Tulip, while it may bother you to see a comparison to Vietnam, EVERY Vietnam vet i've talked to compares the conflicts. they are similar. let's just hope that in this day and age, no soldiers come home to having things thrown at them or being called baby killers.
post #20 of 20
The Vietnam Vets who I have spoken to, they certainly don't compare the current conflict with Vietnam.

In 'Nam, hundreds of our soldiers were killed daily. There was no clear directive (stopping the Communists from having a foothold in Southern Asia is not clear...), nor was there a decisive outcome to the conflict. There was a draft, so the majority of the soldiers in Vietnam were rushed through basic training, handed a gun and told to go fight. They didn't want to be soldiers.

Contrast Iraq: We are hearing on average 1-10 casualties per day, and that includes the wounded. The directive was quite clear - remove Saddam Hussein and his regime from power, which was accomplished in 3-4 weeks. Now the directive is to re-build infrastructure and put Iraw in the position to take over control of their own country (something they haven't had to do in over 20 years!) All of our soldiers are voluntary, they joined of their own volition.

Of course there are some morale problems. Take anyone, from any job, away from their families for a year or more and there will be morale problems. In any time of war or military conflict (it isn't politically correct or politically feasible to be at "war" any more, so we aren't), moral within the troops will drop.

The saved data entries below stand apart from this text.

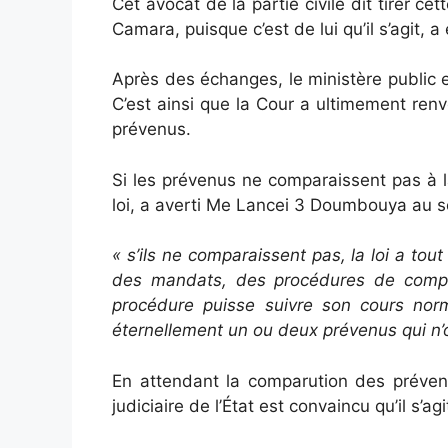
Cet avocat de la partie civile dit tirer 
Camara, puisque c’est de lui qu’il s’agit, a 
Après des échanges, le ministère public et
C’est ainsi que la Cour a ultimement renv
prévenus.
Si les prévenus ne comparaissent pas à la
loi, a averti Me Lancei 3 Doumbouya au so
« s’ils ne comparaissent pas, la loi a tou
des mandats, des procédures de compar
procédure puisse suivre son cours norm
éternellement un ou deux prévenus qui n’
En attendant la comparution des prévenus
judiciaire de l’État est convaincu qu’il s’ag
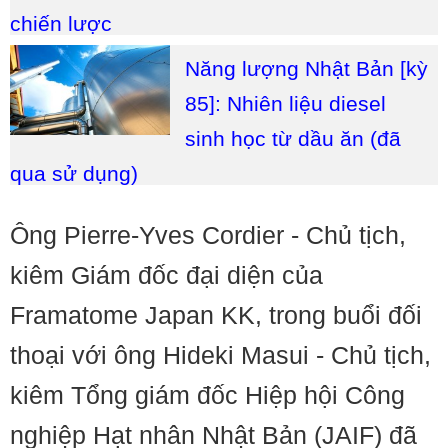
chiến lược
Năng lượng Nhật Bản [kỳ
85]: Nhiên liệu diesel
sinh học từ dầu ăn (đã
qua sử dụng)
Ông Pierre-Yves Cordier - Chủ tịch,
kiêm Giám đốc đại diện của
Framatome Japan KK, trong buổi đối
thoại với ông Hideki Masui - Chủ tịch,
kiêm Tổng giám đốc Hiệp hội Công
nghiệp Hạt nhân Nhật Bản (JAIF) đã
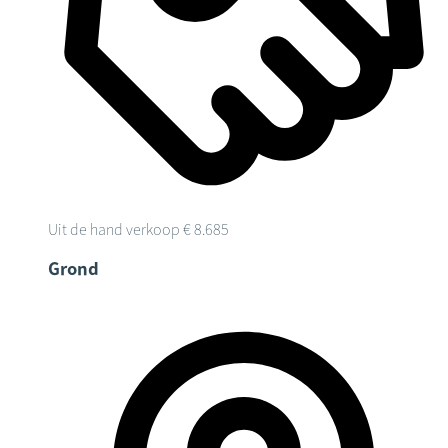
Uit de hand verkoop
€ 8.685
Grond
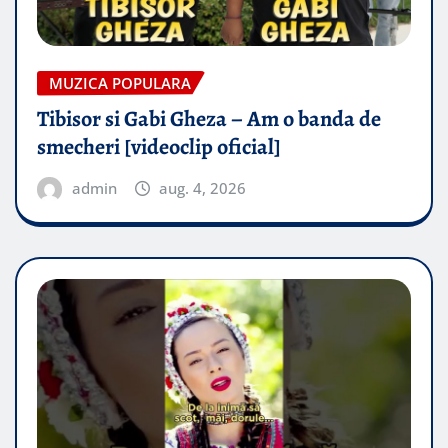
MUZICA POPULARA
Tibisor si Gabi Gheza – Am o banda de
smecheri [videoclip oficial]
admin
aug. 4, 2026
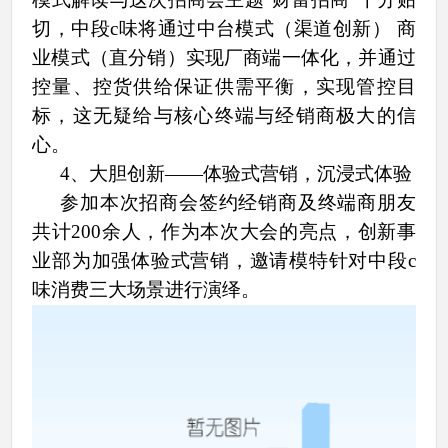
切，中段c味将通过中台模式（渠道创新） 商
业模式（直分销）实现厂商端一体化，并通过
控量、控货供给保证供需平衡，实现管控目
标，这无疑给与核心终端与经销商极大的信
心。
4、
大胆创新
——体验式营销，沉浸式体验
参加本次招商会签约经销商及终端商朋友
共计200余人，作为本次大会的亮点，创新事
业部为加强体验式营销，邀请模特针对中段c
味消费三大场景进行演绎。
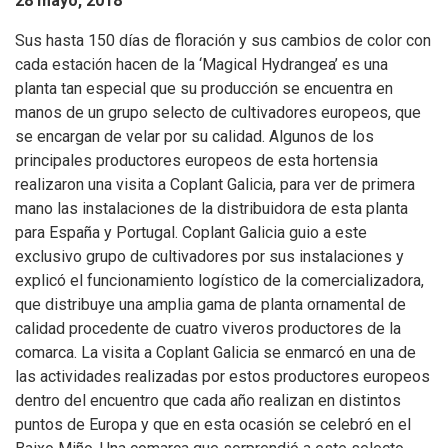
28 mayo, 2018
Sus hasta 150 días de floración y sus cambios de color con
cada estación hacen de la ‘Magical Hydrangea’ es una
planta tan especial que su producción se encuentra en
manos de un grupo selecto de cultivadores europeos, que
se encargan de velar por su calidad. Algunos de los
principales productores europeos de esta hortensia
realizaron una visita a Coplant Galicia, para ver de primera
mano las instalaciones de la distribuidora de esta planta
para España y Portugal. Coplant Galicia guio a este
exclusivo grupo de cultivadores por sus instalaciones y
explicó el funcionamiento logístico de la comercializadora,
que distribuye una amplia gama de planta ornamental de
calidad procedente de cuatro viveros productores de la
comarca. La visita a Coplant Galicia se enmarcó en una de
las actividades realizadas por estos productores europeos
dentro del encuentro que cada año realizan en distintos
puntos de Europa y que en esta ocasión se celebró en el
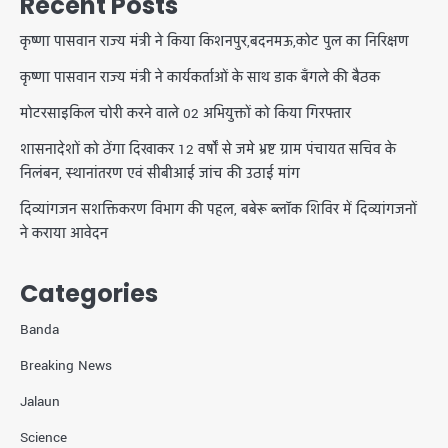
Recent Posts
कृष्णा पासवान राज्य मंत्री ने किया किशनपुर,बदनमऊ,कोट पुल का निरिक्षण
कृष्णा पासवान राज्य मंत्री ने कार्यकर्ताओं के साथ डाक बँगले की बैठक
मोटरसाइकिल चोरी करने वाले 02 अभियुक्तों को किया गिरफ्तार
शासनादेशों को ठेंगा दिखाकर 12 वर्षों से जमे भ्रष्ट ग्राम पंचायत सचिव के
निलंबन, स्थानांतरण एवं सीबीआई जांच की उठाई मांग
दिव्यांगजन सशक्तिकरण विभाग की पहल, बबेरू ब्लॉक शिविर में दिव्यांगजनों
ने कराया आवेदन
Categories
Banda
Breaking News
Jalaun
Science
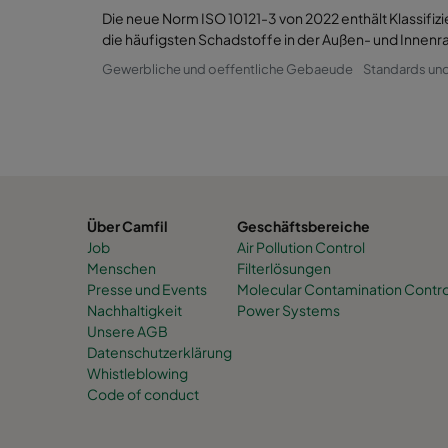
Die neue Norm ISO 10121-3 von 2022 enthält Klassifizi
die häufigsten Schadstoffe in der Außen- und Innenr
Gewerbliche und oeffentliche Gebaeude
Standards un
Über Camfil
Geschäftsbereiche
Job
Air Pollution Control
Menschen
Filterlösungen
Presse und Events
Molecular Contamination Contro
Nachhaltigkeit
Power Systems
Unsere AGB
Datenschutzerklärung
Whistleblowing
Code of conduct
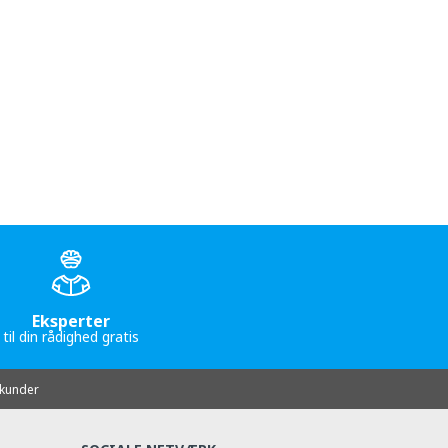
Eksperter
til din rådighed gratis
-kunder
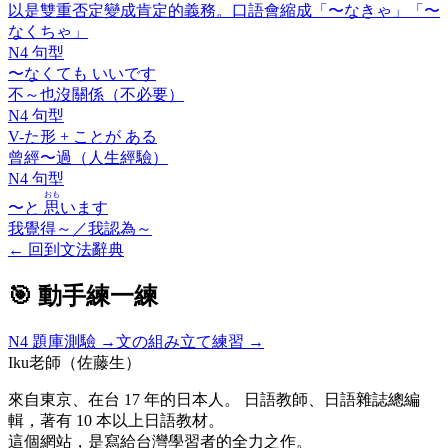
以是雙重否定變成肯定的義務。口語會縮成「〜なきゃ」「〜
なくちゃ」
N4 句型
〜なくても いいです
不～也沒關係（不必要）
N4 句型
V-
た
形 +
ことが ある
曾經〜過（人生經驗）
N4 句型
おも
〜と
思
います
我覺得～／我認為～
←
回到文法辭典
🎯 動手練一練
N4
題庫測驗 →
文の組み立て練習 →
Iku老師（佐藤生）
來自東京、在台 17 年的日本人。 日語教師、日語雜誌總編
輯，著有 10 本以上日語教材。
這個網站，是寫給台灣學習者的全力之作。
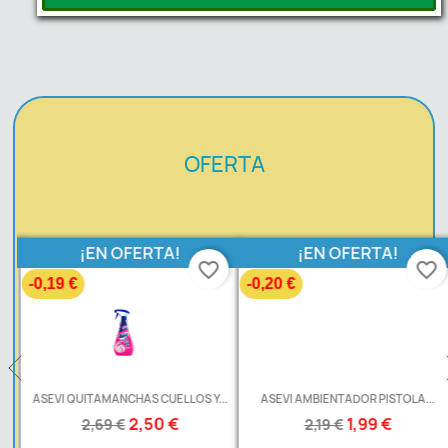
OFERTA
¡EN OFERTA!
¡EN OFERTA!
favorite_border
favorite_border
-0,19 €
-0,20 €
ASEVI QUITAMANCHAS CUELLOS Y...
ASEVI AMBIENTADOR PISTOLA...
2,50 €
1,99 €
2,69 €
2,19 €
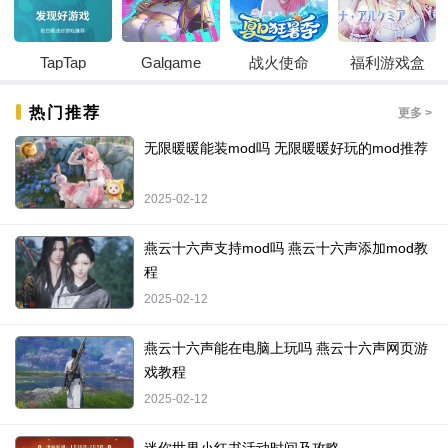
TapTap
Galgame
战火使命
福利游戏盒
热门推荐
更多 >
无限暖暖能装mod吗 无限暖暖好玩的mod推荐
2025-02-12
燕云十六声支持mod吗 燕云十六声添加mod教
程
2025-02-12
燕云十六声能在电脑上玩吗 燕云十六声网页游
戏教程
2025-02-12
迷你世界小红书活动时间及攻略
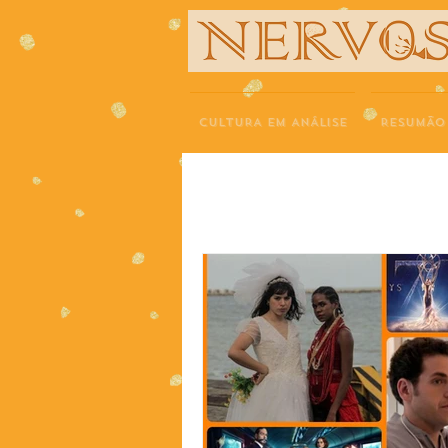
NERVOS
CULTURA EM ANÁLISE
RESUMÃO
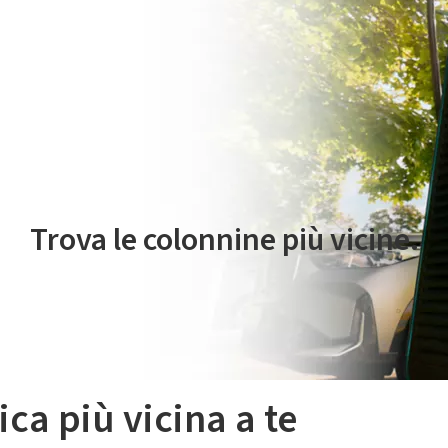
 servizio di mobilità elettrica è gestito da Plenitude On The Road S.r
Trova le colonnine più vicine.
ica più vicina a te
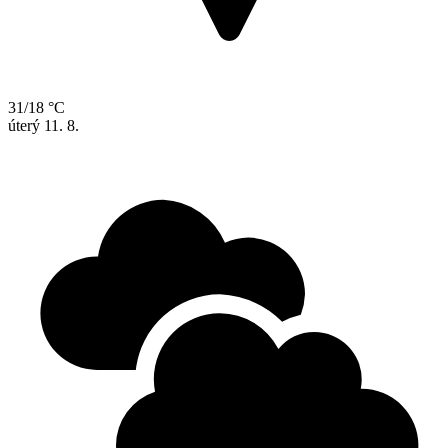
31/18 °C
úterý
11. 8.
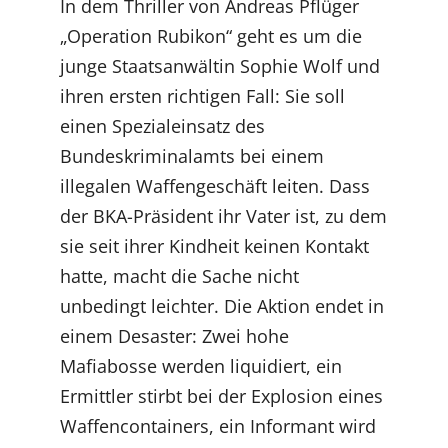
In dem Thriller von Andreas Pflüger
„Operation Rubikon“ geht es um die
junge Staatsanwältin Sophie Wolf und
ihren ersten richtigen Fall: Sie soll
einen Spezialeinsatz des
Bundeskriminalamts bei einem
illegalen Waffengeschäft leiten. Dass
der BKA-Präsident ihr Vater ist, zu dem
sie seit ihrer Kindheit keinen Kontakt
hatte, macht die Sache nicht
unbedingt leichter. Die Aktion endet in
einem Desaster: Zwei hohe
Mafiabosse werden liquidiert, ein
Ermittler stirbt bei der Explosion eines
Waffencontainers, ein Informant wird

The biggest problem that we have in Iraq right now is that we are expecting a fighting force (i.e. engage and destroy) to be a police force (i.e. protect and serve). They simply are not trained to do that, which makes them less effective than they could be with the correct personnel. That's not to say that they aren't good at what they do - they are! But they are not construction crews to build the infrastructure that Iraq needs (and are getting, which isn't being reported in the press), nor to protect the public from the minority who are still loyal to Hussein and are showing it with suicide bombings and small arms engagement.

Face it, if ALL of the Iraqis didn't want us there, a force of 200,000 soldiers could not combat them.